Microsoft is announcing limited access to the AI ​​Neural Text-to-Speech AI

Microsoft recently announced limited access to the neural text-to-speech AI called Custom Neural Voice. The service allows developers to create custom synthetic voices.

The Custom Neural Voice is a Text-to-Speech (TTS) feature of Speech in Azure Cognitive Services that allows users to create one-of-a-kind synthetic voice for their brand. Since last year’s preview in September, the feature has helped several customers such as AT&T, Duolingo, Progressive, and Swisscom to develop branded speech solutions for their customers. The feature is universally available (GA), but customer access to Custom Neural Voice includes technical controls to prevent misuse of the service – they must apply for it.

Microsoft’s core Neural TTS technology for Custom Neural Voice has three main components: Text Analyzer, Neural Acoustic Model, and Neural Vocoder. The first part, Text Analyzer, is responsible for generating natural, synthetic language from text. The text is first typed into a Text Analyzer, which provides a telephone format (a basic unit of sound that distinguishes one word from another word in a particular language). Next, the phone series explains the pronunciation of the words given in the text, which goes into the Neural Acoustic Module to predict the acoustic features that interpret speech features, such as timbre, speech style, pace, sounds and emphasis patterns. And finally, the Neural Vocoder converts the acoustic properties into audible waves to generate synthetic speech.

Tural Neural voice models are trained using deep neural networks based on real voice recording samples. With Custom Neural Voice customization capability, customers can modify the Neural TTS engine to better their user settings. To accelerate normal neural voice, customers need an Azure account and membership. After that, after agreeing to use the feature, they can start a custom voice project, upload data, train, test, and use the voice module.


A number of usage cases enable customers to benefit from Custom Neural Voice, such as messenger service chat, voice assistants, online learning, audiobooks, public service notifications, and real-time translations. One earlier adopter,, wanted to create more engaging messenger experiences by building a voice assistant that specifically represents its brand. In a Microsoft Swiss news release, the author wrote:

Using the speech service, Swisscom has provided their customers with an intelligent, multilingual voice assistant, helping to improve customer experience and accelerate the process. digital change itself.

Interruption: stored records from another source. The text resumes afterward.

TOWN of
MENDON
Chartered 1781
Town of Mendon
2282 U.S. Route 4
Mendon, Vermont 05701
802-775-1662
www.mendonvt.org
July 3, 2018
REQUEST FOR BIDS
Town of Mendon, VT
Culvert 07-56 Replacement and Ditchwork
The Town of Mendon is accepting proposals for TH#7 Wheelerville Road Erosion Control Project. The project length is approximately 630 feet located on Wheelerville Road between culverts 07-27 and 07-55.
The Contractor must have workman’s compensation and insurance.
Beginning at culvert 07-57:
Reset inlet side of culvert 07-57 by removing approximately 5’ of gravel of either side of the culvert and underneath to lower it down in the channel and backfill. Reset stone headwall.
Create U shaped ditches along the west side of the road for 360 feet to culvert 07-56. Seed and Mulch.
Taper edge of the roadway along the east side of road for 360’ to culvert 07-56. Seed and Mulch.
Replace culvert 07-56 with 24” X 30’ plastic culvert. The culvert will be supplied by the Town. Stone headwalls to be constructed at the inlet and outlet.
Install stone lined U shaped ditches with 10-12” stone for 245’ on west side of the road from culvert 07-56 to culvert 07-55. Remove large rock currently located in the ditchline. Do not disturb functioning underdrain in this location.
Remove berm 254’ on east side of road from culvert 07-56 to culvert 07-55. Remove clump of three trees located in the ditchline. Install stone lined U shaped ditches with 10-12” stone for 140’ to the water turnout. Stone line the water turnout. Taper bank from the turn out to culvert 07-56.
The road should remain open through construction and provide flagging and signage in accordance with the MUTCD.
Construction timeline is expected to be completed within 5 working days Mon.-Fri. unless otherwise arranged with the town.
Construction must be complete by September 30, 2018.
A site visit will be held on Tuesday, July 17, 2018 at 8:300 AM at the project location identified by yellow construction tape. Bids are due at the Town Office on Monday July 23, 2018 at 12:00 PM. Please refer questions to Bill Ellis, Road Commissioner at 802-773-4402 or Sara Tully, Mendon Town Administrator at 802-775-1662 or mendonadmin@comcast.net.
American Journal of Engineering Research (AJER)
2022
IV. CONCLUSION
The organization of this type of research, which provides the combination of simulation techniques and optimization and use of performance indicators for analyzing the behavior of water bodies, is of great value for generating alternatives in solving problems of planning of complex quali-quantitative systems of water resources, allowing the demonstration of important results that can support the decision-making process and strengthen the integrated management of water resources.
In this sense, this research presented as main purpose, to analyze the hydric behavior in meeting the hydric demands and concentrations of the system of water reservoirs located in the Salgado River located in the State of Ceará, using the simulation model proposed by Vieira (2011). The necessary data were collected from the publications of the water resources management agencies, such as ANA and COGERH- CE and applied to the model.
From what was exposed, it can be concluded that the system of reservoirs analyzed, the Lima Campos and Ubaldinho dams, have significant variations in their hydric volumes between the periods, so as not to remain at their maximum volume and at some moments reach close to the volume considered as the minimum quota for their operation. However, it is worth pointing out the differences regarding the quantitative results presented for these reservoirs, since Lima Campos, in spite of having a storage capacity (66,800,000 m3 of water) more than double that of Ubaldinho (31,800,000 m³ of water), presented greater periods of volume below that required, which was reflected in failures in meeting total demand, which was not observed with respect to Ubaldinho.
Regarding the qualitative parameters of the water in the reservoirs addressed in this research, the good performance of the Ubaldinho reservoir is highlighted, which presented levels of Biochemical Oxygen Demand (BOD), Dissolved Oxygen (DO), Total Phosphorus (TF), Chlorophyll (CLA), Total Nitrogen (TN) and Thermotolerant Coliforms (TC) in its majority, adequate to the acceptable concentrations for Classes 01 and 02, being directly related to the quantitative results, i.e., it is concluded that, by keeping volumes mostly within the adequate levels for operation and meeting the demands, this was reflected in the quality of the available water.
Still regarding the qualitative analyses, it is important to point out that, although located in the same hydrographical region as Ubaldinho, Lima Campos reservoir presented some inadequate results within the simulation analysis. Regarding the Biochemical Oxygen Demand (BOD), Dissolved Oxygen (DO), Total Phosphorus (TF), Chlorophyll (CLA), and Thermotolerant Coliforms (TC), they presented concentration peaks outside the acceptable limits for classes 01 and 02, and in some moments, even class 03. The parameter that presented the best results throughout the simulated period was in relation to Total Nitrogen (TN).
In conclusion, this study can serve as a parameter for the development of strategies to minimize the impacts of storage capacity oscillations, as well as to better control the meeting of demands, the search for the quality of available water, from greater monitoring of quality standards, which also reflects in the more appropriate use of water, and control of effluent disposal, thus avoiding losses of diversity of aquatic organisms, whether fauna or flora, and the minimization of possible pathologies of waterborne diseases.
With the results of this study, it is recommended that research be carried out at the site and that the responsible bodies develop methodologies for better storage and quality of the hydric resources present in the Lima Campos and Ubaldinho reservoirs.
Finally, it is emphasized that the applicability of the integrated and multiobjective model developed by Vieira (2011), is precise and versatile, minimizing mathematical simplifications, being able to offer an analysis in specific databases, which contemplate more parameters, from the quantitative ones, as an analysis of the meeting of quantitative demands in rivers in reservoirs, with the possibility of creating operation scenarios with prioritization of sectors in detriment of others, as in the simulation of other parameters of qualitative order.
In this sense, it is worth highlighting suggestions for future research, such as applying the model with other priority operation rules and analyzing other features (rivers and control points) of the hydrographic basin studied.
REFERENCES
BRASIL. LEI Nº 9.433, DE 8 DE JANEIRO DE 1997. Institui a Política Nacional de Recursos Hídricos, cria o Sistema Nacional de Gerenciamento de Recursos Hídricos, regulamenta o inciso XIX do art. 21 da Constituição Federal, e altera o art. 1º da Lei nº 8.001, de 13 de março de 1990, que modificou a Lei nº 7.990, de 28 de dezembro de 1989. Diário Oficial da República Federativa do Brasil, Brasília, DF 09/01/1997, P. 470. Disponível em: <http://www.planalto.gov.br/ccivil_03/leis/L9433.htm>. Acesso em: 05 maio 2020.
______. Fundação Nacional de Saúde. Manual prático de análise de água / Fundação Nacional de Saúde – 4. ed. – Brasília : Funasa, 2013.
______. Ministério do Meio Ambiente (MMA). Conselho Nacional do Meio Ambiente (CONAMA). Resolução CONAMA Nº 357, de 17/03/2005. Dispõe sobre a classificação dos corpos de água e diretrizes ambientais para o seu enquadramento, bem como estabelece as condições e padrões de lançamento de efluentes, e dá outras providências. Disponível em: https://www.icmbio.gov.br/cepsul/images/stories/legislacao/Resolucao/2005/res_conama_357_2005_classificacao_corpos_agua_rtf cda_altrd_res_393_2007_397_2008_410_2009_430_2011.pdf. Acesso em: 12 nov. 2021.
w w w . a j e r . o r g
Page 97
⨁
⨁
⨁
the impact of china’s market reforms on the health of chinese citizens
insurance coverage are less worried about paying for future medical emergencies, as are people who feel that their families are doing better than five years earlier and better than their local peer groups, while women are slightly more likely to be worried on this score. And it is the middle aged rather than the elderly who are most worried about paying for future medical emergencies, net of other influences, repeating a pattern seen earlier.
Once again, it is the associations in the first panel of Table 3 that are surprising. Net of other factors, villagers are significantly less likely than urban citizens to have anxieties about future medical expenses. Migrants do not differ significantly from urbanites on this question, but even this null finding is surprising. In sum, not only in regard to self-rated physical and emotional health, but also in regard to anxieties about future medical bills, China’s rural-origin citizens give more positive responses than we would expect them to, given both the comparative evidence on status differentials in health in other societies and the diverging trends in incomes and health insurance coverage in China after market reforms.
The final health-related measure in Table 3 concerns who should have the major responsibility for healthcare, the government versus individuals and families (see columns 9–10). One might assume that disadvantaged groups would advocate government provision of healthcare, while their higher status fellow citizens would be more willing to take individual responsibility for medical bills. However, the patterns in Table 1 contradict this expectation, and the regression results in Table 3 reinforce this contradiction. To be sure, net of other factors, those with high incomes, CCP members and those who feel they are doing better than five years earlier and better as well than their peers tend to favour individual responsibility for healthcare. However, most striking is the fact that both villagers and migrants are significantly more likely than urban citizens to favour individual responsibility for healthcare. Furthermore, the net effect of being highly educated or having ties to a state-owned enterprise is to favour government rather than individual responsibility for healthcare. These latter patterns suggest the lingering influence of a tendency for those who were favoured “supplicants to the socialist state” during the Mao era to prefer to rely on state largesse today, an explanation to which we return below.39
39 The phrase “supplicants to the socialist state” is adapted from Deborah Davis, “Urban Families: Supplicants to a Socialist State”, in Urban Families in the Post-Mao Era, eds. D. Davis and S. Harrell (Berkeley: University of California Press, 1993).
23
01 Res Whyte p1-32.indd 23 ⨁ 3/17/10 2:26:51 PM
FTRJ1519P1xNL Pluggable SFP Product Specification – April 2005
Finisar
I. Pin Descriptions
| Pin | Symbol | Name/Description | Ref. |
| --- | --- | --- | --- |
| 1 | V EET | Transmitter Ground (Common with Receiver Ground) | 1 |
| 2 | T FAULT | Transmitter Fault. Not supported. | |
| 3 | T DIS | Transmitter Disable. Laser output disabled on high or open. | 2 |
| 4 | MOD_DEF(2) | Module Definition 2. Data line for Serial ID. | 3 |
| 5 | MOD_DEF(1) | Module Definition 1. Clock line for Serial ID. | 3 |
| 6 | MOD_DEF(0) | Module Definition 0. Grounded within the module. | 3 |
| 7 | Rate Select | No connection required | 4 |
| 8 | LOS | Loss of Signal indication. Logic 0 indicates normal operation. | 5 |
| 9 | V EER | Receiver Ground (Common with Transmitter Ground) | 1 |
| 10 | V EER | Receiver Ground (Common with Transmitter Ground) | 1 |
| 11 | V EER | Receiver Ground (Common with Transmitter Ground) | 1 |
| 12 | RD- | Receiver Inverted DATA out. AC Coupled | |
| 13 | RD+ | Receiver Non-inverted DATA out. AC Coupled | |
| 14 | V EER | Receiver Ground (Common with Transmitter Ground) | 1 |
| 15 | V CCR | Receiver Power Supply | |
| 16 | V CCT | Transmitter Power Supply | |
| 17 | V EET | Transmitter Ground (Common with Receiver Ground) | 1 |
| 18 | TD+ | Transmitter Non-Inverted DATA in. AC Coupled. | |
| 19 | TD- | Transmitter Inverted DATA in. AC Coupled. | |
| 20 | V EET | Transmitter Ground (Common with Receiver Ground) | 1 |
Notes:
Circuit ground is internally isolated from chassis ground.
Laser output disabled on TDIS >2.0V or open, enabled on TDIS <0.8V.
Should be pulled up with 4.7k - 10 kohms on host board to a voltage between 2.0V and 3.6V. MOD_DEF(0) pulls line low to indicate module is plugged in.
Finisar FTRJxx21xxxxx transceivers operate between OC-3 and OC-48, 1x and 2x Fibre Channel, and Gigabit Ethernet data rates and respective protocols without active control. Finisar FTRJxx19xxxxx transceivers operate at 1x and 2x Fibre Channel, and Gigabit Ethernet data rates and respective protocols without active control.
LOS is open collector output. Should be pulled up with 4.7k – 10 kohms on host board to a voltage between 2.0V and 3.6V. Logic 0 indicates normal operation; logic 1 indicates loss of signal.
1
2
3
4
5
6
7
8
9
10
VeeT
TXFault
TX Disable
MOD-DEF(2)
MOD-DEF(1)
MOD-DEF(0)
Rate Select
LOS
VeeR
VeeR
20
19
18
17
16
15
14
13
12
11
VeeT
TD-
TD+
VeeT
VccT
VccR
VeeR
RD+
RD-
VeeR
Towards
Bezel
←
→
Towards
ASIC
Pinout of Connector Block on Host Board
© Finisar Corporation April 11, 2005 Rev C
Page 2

Qinying Liao, Microsoft ‘s chief program manager, described in an Azure AI blog post the benefits of benefiting from Custom Neural Voice:

Powered by this technology, Custom Neural Voice enables users to pick up real-time voices with just a small number of training boards. This new technology allows companies to use one-tenth of the effort traditionally required to prepare training data while at the same time significantly increasing the naturalness of synthetic speech production compared to traditional training methods.

In addition, Holger Mueller, principal analyst and vice president at Constellation Research Inc., told InfoQ:

To make computers more human, speech is an important part, and in 2020 enterprises must move away from the artificial and ordinary voices, synthetic speech accents of the past. The cloud enables this level of personal creation of a personal voice experience – with access, cheap computing, and operational capability. It is therefore a widespread use issue across IaaS / PaaS players – and suitable for enterprises and their customers, and even employees as they gain more human experience.

Finally, in addition to the ability to customize TTS voice modules, Microsoft offers more than 200 cloud and custom voices covering 54 languages ​​and regions.